▶ WORK ORDER
Copy the stretch of the essay about getting out of bed from "When You Have" through "you that's hurting.", keeping every word and mark the same.

▶ SOURCE EXTRACT
Elevated Bros

When You Have Everything and Still Can't Get Out of Bed

Author

Rob Martinez

Date Published

I had luxury cars in the driveway and I couldn't get out of bed.

Let me be clear about what this wasn't. It wasn't that I had everything on paper and felt hollow because success is secretly empty. I had a comfortable life. A nice place. The cars. The freedom to buy what I pointed at. That part was real, and it was good.

What happened is that something broke me. A traumatic event I'm not going to lay out here. It took me down, and for the better part of two years I did not get back up. I stayed in bed. The cars didn't touch it. The nice place didn't touch it. That's the thing nobody warns you about: when you get taken down like that, nothing you own reaches the part of you that's hurting.

I'm telling you this because I know I'm not the only man it's happened to. Something hits you, and instead of grieving it and moving through it, you just stop. And the longer you stop, the more normal stopping feels, until months are years and you can't remember the last time you felt like yourself.

Here's how it actually turned, and it's not the story I would have guessed.

It started with being fed up. Not inspired. Not healed. Fed up. One day I simply could not take that life for one more day. That disgust with where I was turned out to be the most useful thing I had, because it was the first feeling in two years with any force behind it.

Then came a push I didn't plan. My roommate moved in with her boyfriend. Small, ordinary life logistics. But it cracked something open. The excuse to stay put was gone. The time was now.

So I left. I sold what I could, put the rest in storage, and got on a plane in January 2024. No real plan. For the first time in a long time I just followed my heart and went where I actually wanted to go.

▶ PROVIDED RECORDS
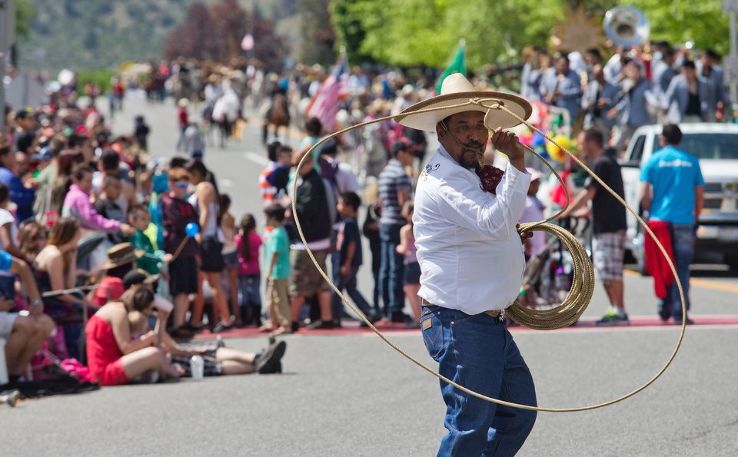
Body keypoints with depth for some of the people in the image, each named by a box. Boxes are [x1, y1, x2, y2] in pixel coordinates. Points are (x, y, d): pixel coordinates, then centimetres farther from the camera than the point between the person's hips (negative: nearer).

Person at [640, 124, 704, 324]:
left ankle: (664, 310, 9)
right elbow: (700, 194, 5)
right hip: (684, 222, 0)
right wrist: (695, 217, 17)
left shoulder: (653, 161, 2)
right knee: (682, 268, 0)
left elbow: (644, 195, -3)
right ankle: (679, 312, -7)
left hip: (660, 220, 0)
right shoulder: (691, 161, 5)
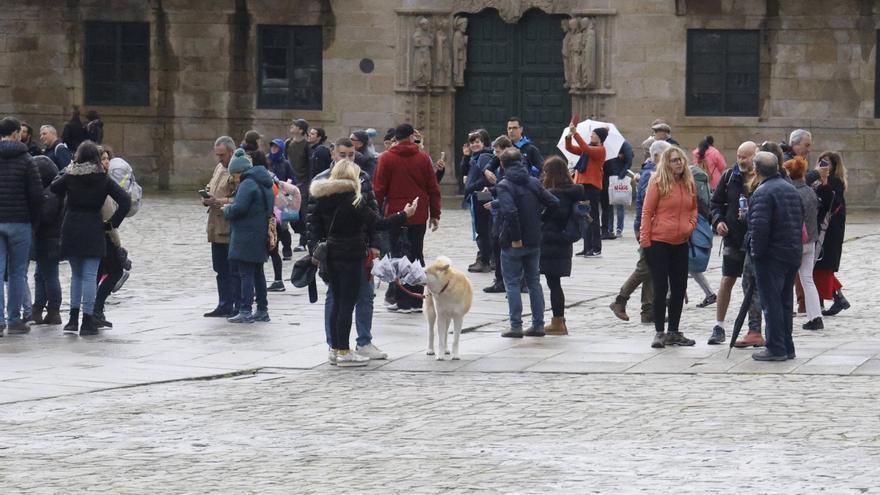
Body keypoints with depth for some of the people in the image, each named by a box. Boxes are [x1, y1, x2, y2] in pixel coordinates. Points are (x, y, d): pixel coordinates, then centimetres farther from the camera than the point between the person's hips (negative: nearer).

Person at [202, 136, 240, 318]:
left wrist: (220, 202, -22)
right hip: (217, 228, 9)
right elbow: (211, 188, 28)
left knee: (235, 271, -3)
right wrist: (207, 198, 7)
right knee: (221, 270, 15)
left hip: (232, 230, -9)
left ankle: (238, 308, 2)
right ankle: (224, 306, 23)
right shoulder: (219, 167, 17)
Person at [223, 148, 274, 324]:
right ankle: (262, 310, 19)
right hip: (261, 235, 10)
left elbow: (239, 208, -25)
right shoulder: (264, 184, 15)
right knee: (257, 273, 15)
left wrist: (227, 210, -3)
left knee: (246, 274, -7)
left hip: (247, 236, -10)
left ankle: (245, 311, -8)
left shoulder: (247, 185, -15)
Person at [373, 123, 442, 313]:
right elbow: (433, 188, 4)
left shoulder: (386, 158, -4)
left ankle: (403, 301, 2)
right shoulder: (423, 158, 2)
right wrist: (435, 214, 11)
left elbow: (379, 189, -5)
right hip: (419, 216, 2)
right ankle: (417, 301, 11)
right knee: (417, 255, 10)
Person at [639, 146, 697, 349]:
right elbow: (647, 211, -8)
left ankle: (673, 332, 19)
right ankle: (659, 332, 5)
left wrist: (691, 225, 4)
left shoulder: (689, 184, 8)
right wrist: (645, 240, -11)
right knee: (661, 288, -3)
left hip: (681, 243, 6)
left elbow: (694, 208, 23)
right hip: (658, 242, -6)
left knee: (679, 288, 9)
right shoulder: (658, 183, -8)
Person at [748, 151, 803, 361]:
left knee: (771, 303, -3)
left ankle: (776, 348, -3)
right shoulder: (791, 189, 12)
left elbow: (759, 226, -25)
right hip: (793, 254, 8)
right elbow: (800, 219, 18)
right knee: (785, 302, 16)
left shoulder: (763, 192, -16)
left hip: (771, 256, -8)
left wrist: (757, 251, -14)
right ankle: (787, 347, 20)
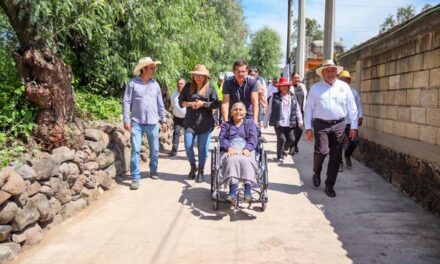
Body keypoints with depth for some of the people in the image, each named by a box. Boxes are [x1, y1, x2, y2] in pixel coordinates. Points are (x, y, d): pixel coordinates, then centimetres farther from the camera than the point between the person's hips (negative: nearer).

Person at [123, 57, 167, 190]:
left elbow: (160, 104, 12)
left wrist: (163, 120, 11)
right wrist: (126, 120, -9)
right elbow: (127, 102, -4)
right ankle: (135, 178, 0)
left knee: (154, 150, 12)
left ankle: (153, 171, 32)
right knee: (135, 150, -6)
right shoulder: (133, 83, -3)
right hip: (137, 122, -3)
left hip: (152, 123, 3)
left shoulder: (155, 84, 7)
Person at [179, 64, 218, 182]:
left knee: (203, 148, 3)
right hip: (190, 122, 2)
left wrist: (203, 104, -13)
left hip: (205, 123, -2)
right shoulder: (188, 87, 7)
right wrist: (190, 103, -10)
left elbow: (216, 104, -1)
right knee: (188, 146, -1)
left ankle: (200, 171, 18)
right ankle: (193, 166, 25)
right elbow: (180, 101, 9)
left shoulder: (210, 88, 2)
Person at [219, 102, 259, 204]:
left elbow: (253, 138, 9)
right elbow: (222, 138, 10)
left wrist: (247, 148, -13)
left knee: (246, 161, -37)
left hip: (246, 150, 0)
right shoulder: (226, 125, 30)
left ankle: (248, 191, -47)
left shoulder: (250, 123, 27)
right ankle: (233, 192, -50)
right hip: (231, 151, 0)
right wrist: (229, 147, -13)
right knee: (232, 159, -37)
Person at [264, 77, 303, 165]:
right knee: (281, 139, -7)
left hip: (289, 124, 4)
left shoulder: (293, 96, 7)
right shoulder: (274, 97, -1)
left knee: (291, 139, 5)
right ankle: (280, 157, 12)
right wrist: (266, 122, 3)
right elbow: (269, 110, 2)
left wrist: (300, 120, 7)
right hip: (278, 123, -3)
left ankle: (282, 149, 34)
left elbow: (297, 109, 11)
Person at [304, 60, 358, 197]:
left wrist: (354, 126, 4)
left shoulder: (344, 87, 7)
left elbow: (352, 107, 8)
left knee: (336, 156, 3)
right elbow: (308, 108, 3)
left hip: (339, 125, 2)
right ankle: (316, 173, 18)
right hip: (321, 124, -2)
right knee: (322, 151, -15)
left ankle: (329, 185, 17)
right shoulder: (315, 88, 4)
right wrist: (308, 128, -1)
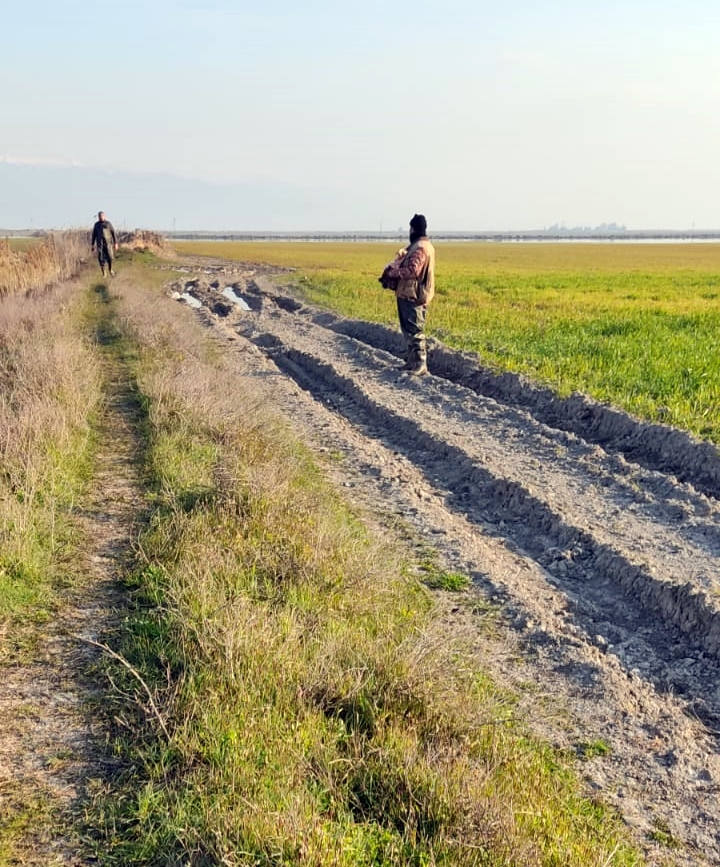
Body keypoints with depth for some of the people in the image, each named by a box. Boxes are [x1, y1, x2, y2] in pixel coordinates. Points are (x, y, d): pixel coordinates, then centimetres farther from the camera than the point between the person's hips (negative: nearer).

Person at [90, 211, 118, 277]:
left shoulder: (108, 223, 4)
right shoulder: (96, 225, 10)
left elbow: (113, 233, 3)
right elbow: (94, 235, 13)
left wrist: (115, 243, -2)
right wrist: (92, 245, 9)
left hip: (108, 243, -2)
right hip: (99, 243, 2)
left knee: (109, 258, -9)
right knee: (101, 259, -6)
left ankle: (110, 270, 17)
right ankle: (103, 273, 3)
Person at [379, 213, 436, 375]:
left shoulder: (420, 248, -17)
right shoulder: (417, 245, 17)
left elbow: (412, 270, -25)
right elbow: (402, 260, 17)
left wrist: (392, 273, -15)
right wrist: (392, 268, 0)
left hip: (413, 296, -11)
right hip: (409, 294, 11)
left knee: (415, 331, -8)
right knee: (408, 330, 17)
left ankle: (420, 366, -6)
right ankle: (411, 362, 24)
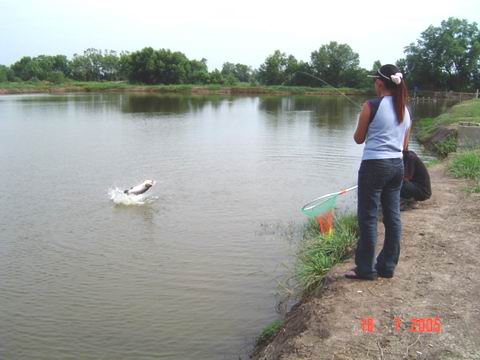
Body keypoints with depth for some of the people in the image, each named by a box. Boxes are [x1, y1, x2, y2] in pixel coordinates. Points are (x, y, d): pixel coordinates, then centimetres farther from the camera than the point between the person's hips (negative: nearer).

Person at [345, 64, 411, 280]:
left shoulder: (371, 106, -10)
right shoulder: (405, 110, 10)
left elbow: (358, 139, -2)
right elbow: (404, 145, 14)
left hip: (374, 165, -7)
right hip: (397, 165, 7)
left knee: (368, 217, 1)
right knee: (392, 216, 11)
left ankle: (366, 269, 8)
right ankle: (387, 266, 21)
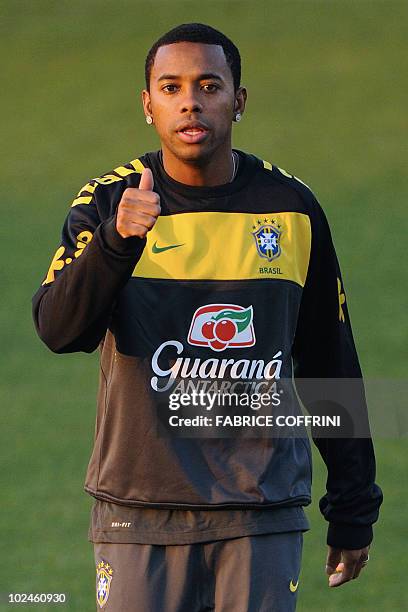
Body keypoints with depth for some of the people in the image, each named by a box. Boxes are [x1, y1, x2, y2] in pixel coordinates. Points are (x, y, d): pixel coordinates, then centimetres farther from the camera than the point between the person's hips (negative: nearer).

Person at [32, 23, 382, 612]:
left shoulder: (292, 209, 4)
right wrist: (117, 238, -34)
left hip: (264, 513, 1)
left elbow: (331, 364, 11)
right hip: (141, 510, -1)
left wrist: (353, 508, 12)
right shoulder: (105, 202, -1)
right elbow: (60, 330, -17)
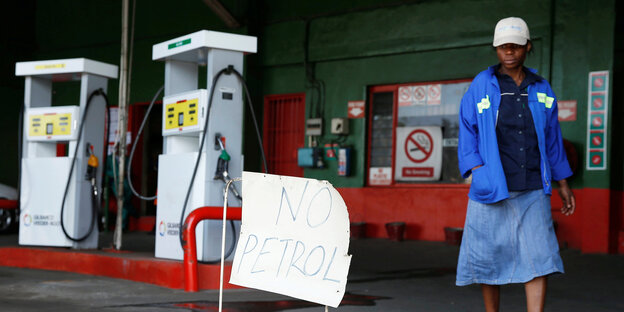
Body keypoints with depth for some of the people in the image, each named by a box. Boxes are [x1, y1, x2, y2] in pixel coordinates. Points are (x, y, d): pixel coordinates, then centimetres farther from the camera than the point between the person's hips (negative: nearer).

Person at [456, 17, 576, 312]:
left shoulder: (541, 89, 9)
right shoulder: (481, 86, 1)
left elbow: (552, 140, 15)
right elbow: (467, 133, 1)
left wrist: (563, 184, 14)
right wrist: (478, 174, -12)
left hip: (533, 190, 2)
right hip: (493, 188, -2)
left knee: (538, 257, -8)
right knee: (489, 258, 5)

▶ SOLUTION FOR THIS PROBLEM
When You Have Everything and Still Can't Get Out of Bed

Author

Rob Martinez

Date Published

I had luxury cars in the driveway and I couldn't get out of bed.

Let me be clear about what this wasn't. It wasn't that I had everything on paper and felt hollow because success is secretly empty. I had a comfortable life. A nice place. The cars. The freedom to buy what I pointed at. That part was real, and it was good.

What happened is that something broke me. A traumatic event I'm not going to lay out here. It took me down, and for the better part of two years I did not get back up. I stayed in bed. The cars didn't touch it. The nice place didn't touch it. That's the thing nobody warns you about: when you get taken down like that, nothing you own reaches the part of you that's hurting.